6 and 7 February 2017

Gent, Belgium

Big Data Track: Focus on MapReduce and Spark Jobs, Not Deploying

Tuesday, February 7, 14:40 - B4.039

The evolution of big data has increased the complexity of the respective software. Big data infrastructures, such as Hadoop and Spark clusters, require progressively more time and effort to set up, configure, maintain and integrate with existing systems. In absence of a big data "expert", users are often discouraged from using such solutions. The option of consuming big data infrastructures as a service seems to be a viable one, yet it is not without drawbacks. Such an option a) is costly, b) often locks users down to a vendor, and c) is limited to what the vendor decides to make available.

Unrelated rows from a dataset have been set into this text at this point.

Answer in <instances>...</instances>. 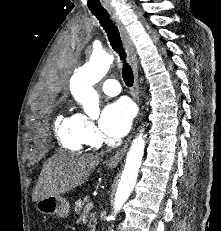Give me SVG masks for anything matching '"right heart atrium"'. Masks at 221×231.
Wrapping results in <instances>:
<instances>
[{
	"label": "right heart atrium",
	"mask_w": 221,
	"mask_h": 231,
	"mask_svg": "<svg viewBox=\"0 0 221 231\" xmlns=\"http://www.w3.org/2000/svg\"><path fill=\"white\" fill-rule=\"evenodd\" d=\"M82 124V135L87 144H93L98 139V132L91 120L86 116L79 114Z\"/></svg>",
	"instance_id": "d8ad5b80"
}]
</instances>
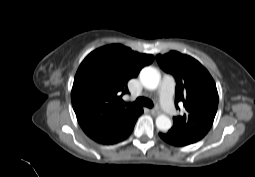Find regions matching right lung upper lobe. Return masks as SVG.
I'll return each mask as SVG.
<instances>
[{"label": "right lung upper lobe", "mask_w": 255, "mask_h": 177, "mask_svg": "<svg viewBox=\"0 0 255 177\" xmlns=\"http://www.w3.org/2000/svg\"><path fill=\"white\" fill-rule=\"evenodd\" d=\"M153 55L141 54L120 44L91 52L74 78L71 100L83 131L91 136L139 107L123 102L127 82L153 62Z\"/></svg>", "instance_id": "1"}]
</instances>
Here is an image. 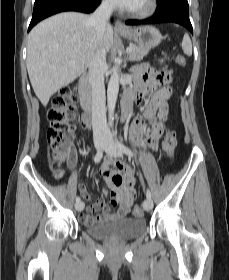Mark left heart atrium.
Returning a JSON list of instances; mask_svg holds the SVG:
<instances>
[{
  "instance_id": "1",
  "label": "left heart atrium",
  "mask_w": 229,
  "mask_h": 280,
  "mask_svg": "<svg viewBox=\"0 0 229 280\" xmlns=\"http://www.w3.org/2000/svg\"><path fill=\"white\" fill-rule=\"evenodd\" d=\"M135 1H138V0H114V2L121 6V7H124V8H130Z\"/></svg>"
}]
</instances>
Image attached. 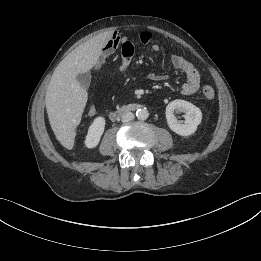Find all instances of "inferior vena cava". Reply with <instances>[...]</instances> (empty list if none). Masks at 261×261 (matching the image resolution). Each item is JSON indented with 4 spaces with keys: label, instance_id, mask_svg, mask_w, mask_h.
<instances>
[{
    "label": "inferior vena cava",
    "instance_id": "1",
    "mask_svg": "<svg viewBox=\"0 0 261 261\" xmlns=\"http://www.w3.org/2000/svg\"><path fill=\"white\" fill-rule=\"evenodd\" d=\"M134 119V114L130 111L128 112H124L122 115H121V121L122 122H128V121H131Z\"/></svg>",
    "mask_w": 261,
    "mask_h": 261
}]
</instances>
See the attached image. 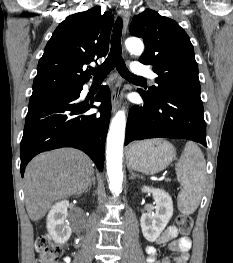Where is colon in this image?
<instances>
[{"label":"colon","mask_w":233,"mask_h":263,"mask_svg":"<svg viewBox=\"0 0 233 263\" xmlns=\"http://www.w3.org/2000/svg\"><path fill=\"white\" fill-rule=\"evenodd\" d=\"M177 224L182 234H189L193 220L190 215L181 214L177 218ZM35 249L37 253L35 263H58L59 258L63 253V247L56 244L47 235L39 236L35 242Z\"/></svg>","instance_id":"obj_1"}]
</instances>
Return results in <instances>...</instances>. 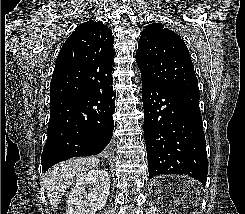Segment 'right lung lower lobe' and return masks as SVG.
Masks as SVG:
<instances>
[{
    "mask_svg": "<svg viewBox=\"0 0 245 214\" xmlns=\"http://www.w3.org/2000/svg\"><path fill=\"white\" fill-rule=\"evenodd\" d=\"M113 66L100 68L87 88L71 94L50 93V120L43 148L42 170L79 156L101 153L114 130L116 94L112 87Z\"/></svg>",
    "mask_w": 245,
    "mask_h": 214,
    "instance_id": "right-lung-lower-lobe-1",
    "label": "right lung lower lobe"
}]
</instances>
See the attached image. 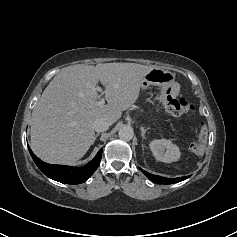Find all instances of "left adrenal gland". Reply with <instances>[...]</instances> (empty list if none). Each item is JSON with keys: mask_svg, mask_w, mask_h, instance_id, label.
Masks as SVG:
<instances>
[{"mask_svg": "<svg viewBox=\"0 0 237 237\" xmlns=\"http://www.w3.org/2000/svg\"><path fill=\"white\" fill-rule=\"evenodd\" d=\"M140 129H141V136L143 139H145V133L148 129H145L143 126H141Z\"/></svg>", "mask_w": 237, "mask_h": 237, "instance_id": "1", "label": "left adrenal gland"}]
</instances>
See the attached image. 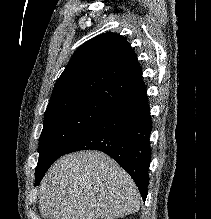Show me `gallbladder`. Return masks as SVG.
<instances>
[{
  "instance_id": "bac80fb5",
  "label": "gallbladder",
  "mask_w": 211,
  "mask_h": 219,
  "mask_svg": "<svg viewBox=\"0 0 211 219\" xmlns=\"http://www.w3.org/2000/svg\"><path fill=\"white\" fill-rule=\"evenodd\" d=\"M47 219H53V218L51 217V214L48 215Z\"/></svg>"
}]
</instances>
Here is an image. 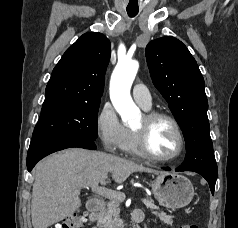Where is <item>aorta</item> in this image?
I'll return each mask as SVG.
<instances>
[{
  "instance_id": "1",
  "label": "aorta",
  "mask_w": 238,
  "mask_h": 228,
  "mask_svg": "<svg viewBox=\"0 0 238 228\" xmlns=\"http://www.w3.org/2000/svg\"><path fill=\"white\" fill-rule=\"evenodd\" d=\"M138 68L135 60H119L111 76L110 98L124 123H130L140 114L130 95Z\"/></svg>"
}]
</instances>
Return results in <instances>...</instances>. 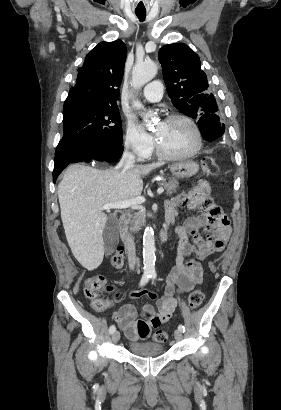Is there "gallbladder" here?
Returning a JSON list of instances; mask_svg holds the SVG:
<instances>
[{"label":"gallbladder","mask_w":281,"mask_h":410,"mask_svg":"<svg viewBox=\"0 0 281 410\" xmlns=\"http://www.w3.org/2000/svg\"><path fill=\"white\" fill-rule=\"evenodd\" d=\"M119 240L118 220L114 216H109L103 231L104 250L106 254L114 252Z\"/></svg>","instance_id":"bac80fb5"}]
</instances>
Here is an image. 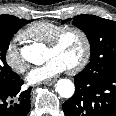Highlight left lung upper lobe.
Returning <instances> with one entry per match:
<instances>
[{
    "label": "left lung upper lobe",
    "mask_w": 116,
    "mask_h": 116,
    "mask_svg": "<svg viewBox=\"0 0 116 116\" xmlns=\"http://www.w3.org/2000/svg\"><path fill=\"white\" fill-rule=\"evenodd\" d=\"M72 24L87 36L90 62L80 73L87 77L116 73V22L94 15H78Z\"/></svg>",
    "instance_id": "5c2ea615"
}]
</instances>
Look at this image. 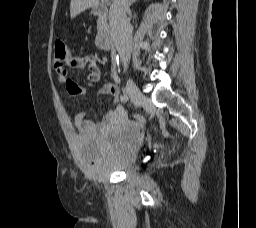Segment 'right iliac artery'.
Returning a JSON list of instances; mask_svg holds the SVG:
<instances>
[{"label": "right iliac artery", "instance_id": "1", "mask_svg": "<svg viewBox=\"0 0 256 228\" xmlns=\"http://www.w3.org/2000/svg\"><path fill=\"white\" fill-rule=\"evenodd\" d=\"M121 100H122L123 102H128V101H129L128 95H127V94H123V95L121 96Z\"/></svg>", "mask_w": 256, "mask_h": 228}]
</instances>
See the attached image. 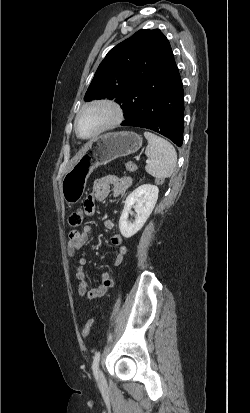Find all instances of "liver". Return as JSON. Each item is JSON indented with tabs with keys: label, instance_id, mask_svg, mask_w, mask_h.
Here are the masks:
<instances>
[{
	"label": "liver",
	"instance_id": "1",
	"mask_svg": "<svg viewBox=\"0 0 250 413\" xmlns=\"http://www.w3.org/2000/svg\"><path fill=\"white\" fill-rule=\"evenodd\" d=\"M88 147H89V145L86 146L83 150H81V151L76 155V157L74 158V161L78 160V158H79L82 154H84V152L88 149Z\"/></svg>",
	"mask_w": 250,
	"mask_h": 413
}]
</instances>
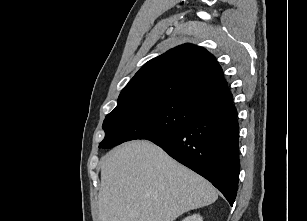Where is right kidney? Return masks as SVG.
<instances>
[{
  "label": "right kidney",
  "instance_id": "obj_1",
  "mask_svg": "<svg viewBox=\"0 0 307 221\" xmlns=\"http://www.w3.org/2000/svg\"><path fill=\"white\" fill-rule=\"evenodd\" d=\"M182 221H203V219L199 214H194L192 216L186 217Z\"/></svg>",
  "mask_w": 307,
  "mask_h": 221
}]
</instances>
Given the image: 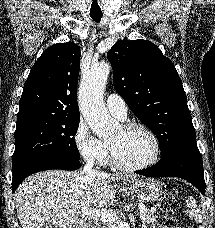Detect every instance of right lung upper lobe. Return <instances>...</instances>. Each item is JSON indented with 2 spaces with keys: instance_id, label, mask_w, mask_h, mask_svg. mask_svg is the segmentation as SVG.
<instances>
[{
  "instance_id": "1",
  "label": "right lung upper lobe",
  "mask_w": 215,
  "mask_h": 228,
  "mask_svg": "<svg viewBox=\"0 0 215 228\" xmlns=\"http://www.w3.org/2000/svg\"><path fill=\"white\" fill-rule=\"evenodd\" d=\"M80 47L73 42L47 48L24 84L17 125L39 120L80 118L77 83Z\"/></svg>"
}]
</instances>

In this talk we discuss how we capture the knowledge to operate production-grade multi-node Hadoop and Spark clusters in an Open Source manner. This enables us to focus on the science, and as a community build operational knowledge in a shareable, repeatable, and executable method. In doing so we distill best practices into software so we all can deploy a recommended production-grade Hadoop and Spark cluster. Attendees will have the knowledge and code to deploy their own Hadoop or Spark clusters on their choice of infrastructure (cloud, bare metal, VMs, or containers).

  • Konstatinos Tsakalozos is currently employed by Canonical Ltd on the Juju Big Software team. Prior to this, he worked on Big Data for Microsoft. He holds a Ph.D. on IaaS cloud resource allocation from the Department of Informatics at the University of Athens. His interests include cloud computing, distributed architectures and multidimensional indexing.